Segment Start: Available records
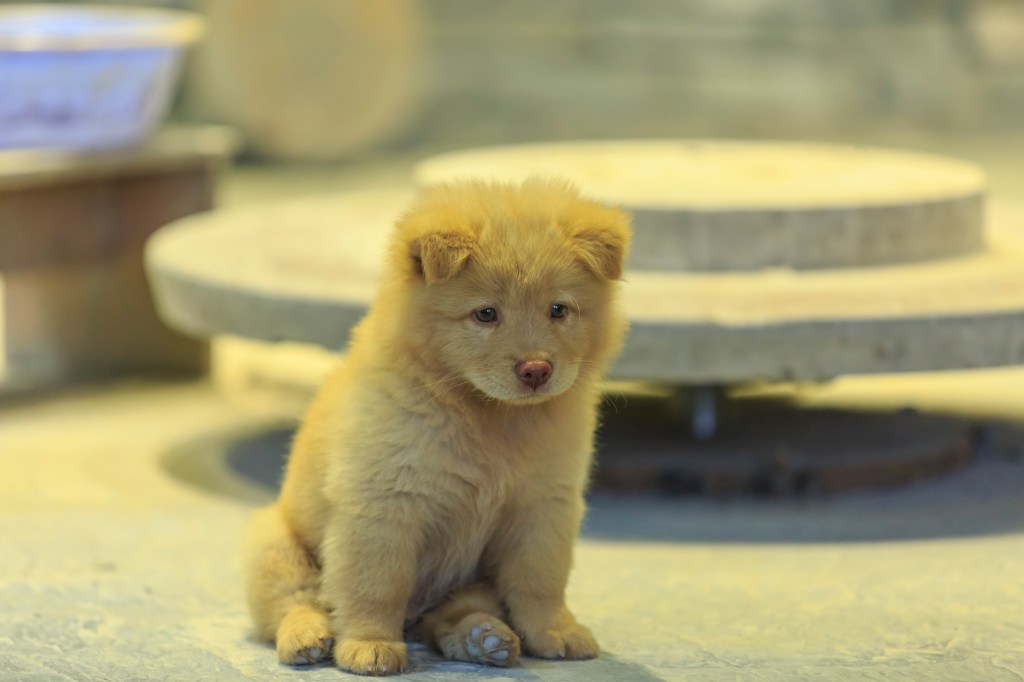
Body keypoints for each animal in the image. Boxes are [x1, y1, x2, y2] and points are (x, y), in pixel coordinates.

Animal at [242, 176, 630, 675]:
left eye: (558, 310)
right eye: (486, 314)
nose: (536, 369)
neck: (490, 420)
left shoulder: (544, 506)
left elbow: (540, 582)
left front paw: (557, 633)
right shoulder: (385, 506)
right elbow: (376, 585)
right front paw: (369, 647)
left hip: (469, 581)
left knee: (452, 618)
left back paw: (484, 638)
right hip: (275, 543)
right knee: (295, 601)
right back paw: (308, 638)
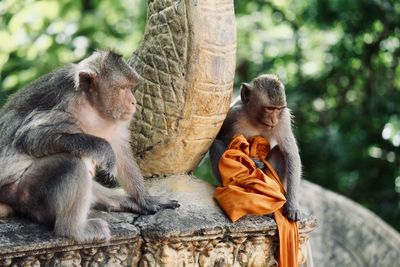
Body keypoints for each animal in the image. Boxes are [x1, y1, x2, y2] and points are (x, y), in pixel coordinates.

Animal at [0, 50, 180, 243]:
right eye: (123, 88)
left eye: (131, 87)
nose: (134, 102)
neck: (92, 107)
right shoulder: (66, 102)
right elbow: (30, 137)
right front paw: (104, 150)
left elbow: (120, 149)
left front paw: (145, 199)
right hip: (20, 191)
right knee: (72, 162)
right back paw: (74, 230)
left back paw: (123, 202)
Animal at [211, 74, 302, 222]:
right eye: (269, 109)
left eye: (278, 109)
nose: (273, 121)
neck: (256, 119)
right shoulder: (233, 114)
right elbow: (222, 140)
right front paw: (254, 161)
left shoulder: (283, 119)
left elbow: (291, 154)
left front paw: (292, 205)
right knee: (216, 144)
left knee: (280, 152)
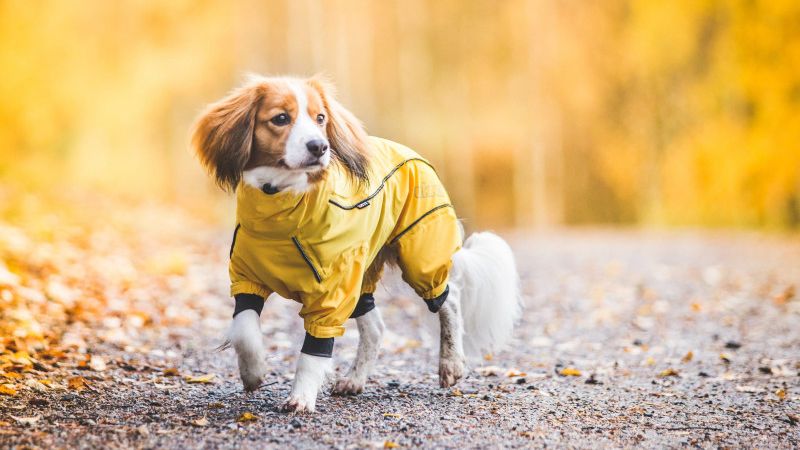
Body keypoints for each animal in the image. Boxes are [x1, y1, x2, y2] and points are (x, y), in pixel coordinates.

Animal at [191, 75, 520, 414]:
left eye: (320, 118)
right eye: (280, 118)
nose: (319, 146)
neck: (282, 207)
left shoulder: (332, 296)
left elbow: (313, 352)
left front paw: (301, 397)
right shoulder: (247, 279)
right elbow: (244, 329)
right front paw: (253, 372)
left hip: (419, 256)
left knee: (448, 301)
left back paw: (451, 363)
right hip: (361, 274)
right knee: (376, 328)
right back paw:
Segment End: Available records
Each line above from the one containing "right elbow: (376, 585)" through the one containing "neck: (92, 107)" is to be returned verbatim. Nothing else, and no pictures.

right elbow: (376, 585)
right front paw: (369, 647)
left hip: (469, 581)
left knee: (452, 618)
left back paw: (484, 638)
right hip: (275, 543)
right knee: (295, 601)
right back paw: (308, 638)
Body keypoints for each animal in the image. Boxes are [x1, y1, x2, y2] and points are (x, y), in pixel coordinates.

Animal at [0, 50, 180, 243]:
right eye: (123, 88)
left eye: (131, 87)
nose: (134, 102)
neck: (92, 107)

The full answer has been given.